NGO files complaint against Nestlé Waters over bottled water purification methods
An NGO has filed a complaint in France against Nestlé Waters, the bottled water division of the Swiss food giant, accusing the company of illegally processing its bottled water products and selling it without informing consumers.
“No one, not even a multinational like Nestlé, is above the law,” declared the consumer protection group Foodwatch on Wednesday.
The NGO statement follows an investigation by the French newspaper Le Monde, along with partners Les Echos and Radio France, published on January 29, which revealed that Nestlé Waters had infringed French regulations and used “water treatment systems such as carbon filters or UV filters” for its Perrier brands, which are sourced in the south of France, as well as Vittel, Hépar and Contrex waters, which are sourced in the Vosges.
At Nestlé Waters, “100% of the brands are concerned by the use of prohibited treatments”, declared Foodwatch, which also pointed a finger at the French company Sources Alma.
The NGO added that “the fraud involving illegally filtered water is comparable to the horsemeat scandal a decade ago.”
It said there had been a “clear breach of regulations, consumer deception, economic gain and intent to deceive, since the companies have concealed the filtration processes from inspectors and have been careful not to give information to consumers or distributors”. They had also sold their “non-compliant products for years, both in France and probably in the internal European market”.

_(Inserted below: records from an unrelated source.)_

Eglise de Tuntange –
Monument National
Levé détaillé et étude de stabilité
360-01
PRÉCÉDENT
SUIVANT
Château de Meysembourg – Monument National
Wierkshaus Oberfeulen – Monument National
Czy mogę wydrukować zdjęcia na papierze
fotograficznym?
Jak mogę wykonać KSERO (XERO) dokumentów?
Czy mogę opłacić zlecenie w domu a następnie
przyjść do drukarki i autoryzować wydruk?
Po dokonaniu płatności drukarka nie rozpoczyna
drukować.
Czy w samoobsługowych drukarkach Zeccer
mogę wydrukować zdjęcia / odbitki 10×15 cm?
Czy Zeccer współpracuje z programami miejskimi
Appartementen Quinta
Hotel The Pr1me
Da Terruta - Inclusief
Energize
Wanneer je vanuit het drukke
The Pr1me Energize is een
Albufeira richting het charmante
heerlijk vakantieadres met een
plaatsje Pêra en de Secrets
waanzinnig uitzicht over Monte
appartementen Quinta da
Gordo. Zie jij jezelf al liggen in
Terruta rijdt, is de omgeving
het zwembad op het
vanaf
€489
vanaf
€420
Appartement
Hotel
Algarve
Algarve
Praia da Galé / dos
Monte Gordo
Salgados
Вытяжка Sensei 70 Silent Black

The NGO questioned the complacency of the French authorities, which it said had been implicated in this affair for several years and should have alerted European authorities and the other member states which have been importing these water products. Foodwatch has written to the European Commissioner for Health and Food Safety to share its concerns.
A preliminary investigation into Nestlé Waters for deception has already been opened by the Epinal public prosecutor’s office in the Vosges region.
‘Lose sight of regulatory compliance’
When the French bottled water affair first came to light, Nestlé told the AFP news agency that even though the aim of the treatments had always been to “guarantee food safety”, they “led the company to lose sight of the issue of regulatory compliance”. The brands concerned are now “fully compliant with the regulatory framework applicable in France”, said the company, adding that it had stopped the banned treatments over the past three years.
It justified the earlier practice due to “changes in the environment around its sources”, and the presence of “various chemical or microbiological elements” that accumulate as “water passes through the groundwater or as it travels through the plant’s pipes”.
In Switzerland, Nestlé has admitted using “activated carbon filters” for its Henniez mineral water in the canton of Vaud, which are “protection measures that do not comply with the regulatory framework”. They were stopped at the end of 2022.
Last year, Nestlé Waters suspended two boreholes for its Hépar water in the Vosges region in France because of “deteriorating weather conditions”, before announcing the loss of 171 of the 721 jobs at the Vevey-based giant’s Vittel subsidiary.
At the same time, Perrier’s famous green bottles became scarce on supermarket shelves. The multinational explained that it had been facing “increasingly difficult operating conditions” in particular due to “climatic events that have become more frequent and more intense, with alternating episodes of drought and heavy rain”.